MCP is a context protocol, not an agent runtime. It does not orchestrate multi-step workflows, it does not own retries or backoff, it does not schedule jobs, and it does not decide how the model reasons about what to do next. Those are the job of the host - the agent framework, the IDE, the product code on top.

It is also not a replacement for retrieval. If your problem is find the right paragraph in a million documents, you still want a vector store, a search index, or a retrieval pipeline behind the scenes. MCP is the doorway the model walks through to ask for that paragraph; it is not the index itself.
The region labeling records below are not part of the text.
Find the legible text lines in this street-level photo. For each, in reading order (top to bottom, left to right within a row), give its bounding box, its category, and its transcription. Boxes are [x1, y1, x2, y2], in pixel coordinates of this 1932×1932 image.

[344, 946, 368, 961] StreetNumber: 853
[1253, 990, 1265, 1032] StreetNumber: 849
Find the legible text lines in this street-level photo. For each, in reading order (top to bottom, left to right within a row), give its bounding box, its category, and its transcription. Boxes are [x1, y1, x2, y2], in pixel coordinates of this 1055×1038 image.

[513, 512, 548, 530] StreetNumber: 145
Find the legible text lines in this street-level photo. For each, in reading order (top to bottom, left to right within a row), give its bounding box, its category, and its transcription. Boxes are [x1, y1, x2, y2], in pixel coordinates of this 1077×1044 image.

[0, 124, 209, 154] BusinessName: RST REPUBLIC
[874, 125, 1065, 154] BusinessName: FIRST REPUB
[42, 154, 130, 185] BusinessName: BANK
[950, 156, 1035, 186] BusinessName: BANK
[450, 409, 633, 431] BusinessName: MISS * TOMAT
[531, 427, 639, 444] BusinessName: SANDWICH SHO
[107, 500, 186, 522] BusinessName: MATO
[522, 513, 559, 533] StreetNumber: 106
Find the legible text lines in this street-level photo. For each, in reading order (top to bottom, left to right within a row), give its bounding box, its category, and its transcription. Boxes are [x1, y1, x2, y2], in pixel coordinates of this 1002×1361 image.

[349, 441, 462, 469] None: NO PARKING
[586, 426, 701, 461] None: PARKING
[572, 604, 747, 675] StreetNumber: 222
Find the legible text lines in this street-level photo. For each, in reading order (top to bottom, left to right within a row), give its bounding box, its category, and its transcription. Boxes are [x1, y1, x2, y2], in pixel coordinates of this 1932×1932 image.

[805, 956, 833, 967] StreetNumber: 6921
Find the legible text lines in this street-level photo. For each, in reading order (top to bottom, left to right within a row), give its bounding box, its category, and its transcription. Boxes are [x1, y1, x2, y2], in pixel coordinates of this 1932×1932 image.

And it is not a magic security boundary. An MCP server can do anything the process it runs as can do. Treating server permissions, network access, and user consent as serious surface area is on the host and the operator, not on the protocol.

Why teams adopt it

The honest reason is leverage. Every hour spent writing an MCP server is an hour that pays off across every host that speaks the protocol - and at this point, that is most of the serious ones. The same server that ships inside Claude Desktop also works in Cursor, in a custom internal agent, in ChatGPT, and in whatever the team decides to switch to next year.

For internal platform teams the calculation is sharper still. A single MCP server in front of a company's data warehouse, ticket system, or feature flag service replaces a dozen half-finished integrations scattered across product teams. The team that owns the system also owns the protocol surface that every AI tool inside the company uses to reach it - which is the right place for that decision to live.

MCP did not invent any of the underlying ideas. JSON-RPC has been around for two decades, capability negotiation is older than that, and tool-using assistants existed before MCP shipped. What MCP did was pick a small, opinionated subset, write it down, ship reference servers and SDKs in every major language, and convince the rest of the ecosystem to meet in the middle. That last part is the hardest, and the reason MCP is the protocol the field settled on.